Jim Groom has been on a tear lately, clearly articulating some of the fundamental principles of the web & open learning that many of us attempt to bring into practice.
His Open, Public Education Platforms #4life post last week resonated quite deeply with the educational technologist in me as Jim connects the role of EdTech with something much larger than simply being the person helping faculty shovel content into pre-built LMS templates. As Jim points out, as educational technologists, we can do so much more (emphasis mine);
I should be building communities that are premised upon openly sharing the work we’re doing as public institutions. I understand the need for the LMS, I just don’t understand its value. This field should be pushing to make the work faculty and students are doing part and parcel of the web in order to bridge the understanding for hundreds of thousands of people on the web.
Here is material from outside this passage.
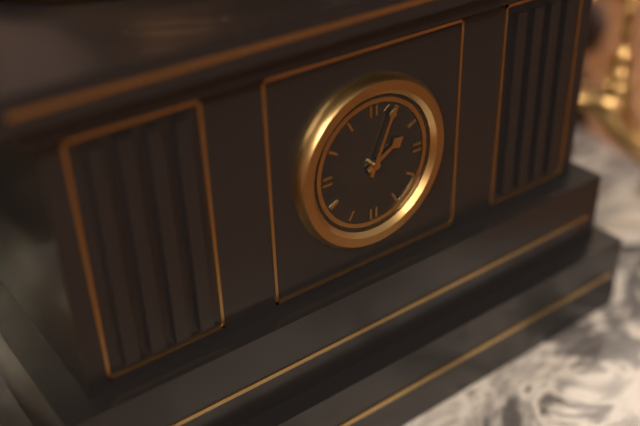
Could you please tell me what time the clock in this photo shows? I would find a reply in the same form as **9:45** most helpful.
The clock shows **2:04**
Jim situates the open work being done at UMW within a larger societal context, and along the way has really asked a bigger question than what is the role of an EdTech in an institution, but what is the role of our public institutions within society? Is the role of our public educational institutions only to educate the few select who manage to meet the entrance requirements, or is there a larger, much more fundamental role in educating ALL people, regardless of whether they have been “allowed” in?
What Jim writes about is making our work transparent and available to be found; to set up the conditions for curious people to serendipitously discover the knowledge that, for so long, has been hoarded behind our institutional walls.
It’s about just-in-timing learning where we can be the providers of information at the precise moment that someone who is curious about a topic is looking for them. It is about making our knowledge findable on the tools people use everyday to find information, like Google.
His latest post continues on the theme of opening the institution and brings in one of my favorite topics: authentic learning, and the role that open education has in creating authentic learning opportunities for students. Jim talks about a history project where students are collaboratively working side by side with the faculty to develop a website of learning resources associated with the Taiping Civil War.
Think about it, fifteen newly decalred history majors drilling into a focused topic alongside a faculty member who’s guiding them in the collaborative construction of an intellectual resource designed specifcially for the web.
Now THAT is an open education resource! And what can be more motivating for a student than knowing the work you are doing might actually be used as a source by someone who happens to search for the Taiping Civil War in the future?
And all because a professor simply said, “Why not?” Why can’t UMW undergrads do this? Why can’t we work together to build a resource for a broader public rather than remain a slave to the individually produced research papers that two people will ever read? Why can’t a course have a domain that becomes the ongoing record of the thinking about a topic that anyone can access?
It reminds me of some of the more exciting open textbook projects I have seen, like Project Management for Instructional Designers and the Chemwiki project at UC Davis, both of which began life as faculty led student created open projects. The Chemwiki project now generates over 2 million visitors each month, making it one of the most visited domains in the entire UC Davis online world.
Now, I can almost hear the drool dripping from the institutional marketing mouths right now, but this goes so much more deeper than providing Google juice to an institutional web presence. This is about providing authentic learning experiences for students to contribute to their chosen domain in real and meaningful ways while being guided by experts in the field; their instructor. The final result of which makes the open web a vastly better place by providing something of authority and substance in a web content world that is feeling more vacuous and hollow.
Higher education can make the web so much more than Buzzfeed, Perez Hilton and TMZ. We can contribute in ways that are much more real, authentic and valuable. But it all starts from the place of making the work we do open outside the confines of restricted publishing platforms. Because if it can’t be found, it doesn’t exist. And content that is locked away inside institutional content management systems is content that can’t be found except by a privileged few who have figured out how to jump the hoops needed to get access.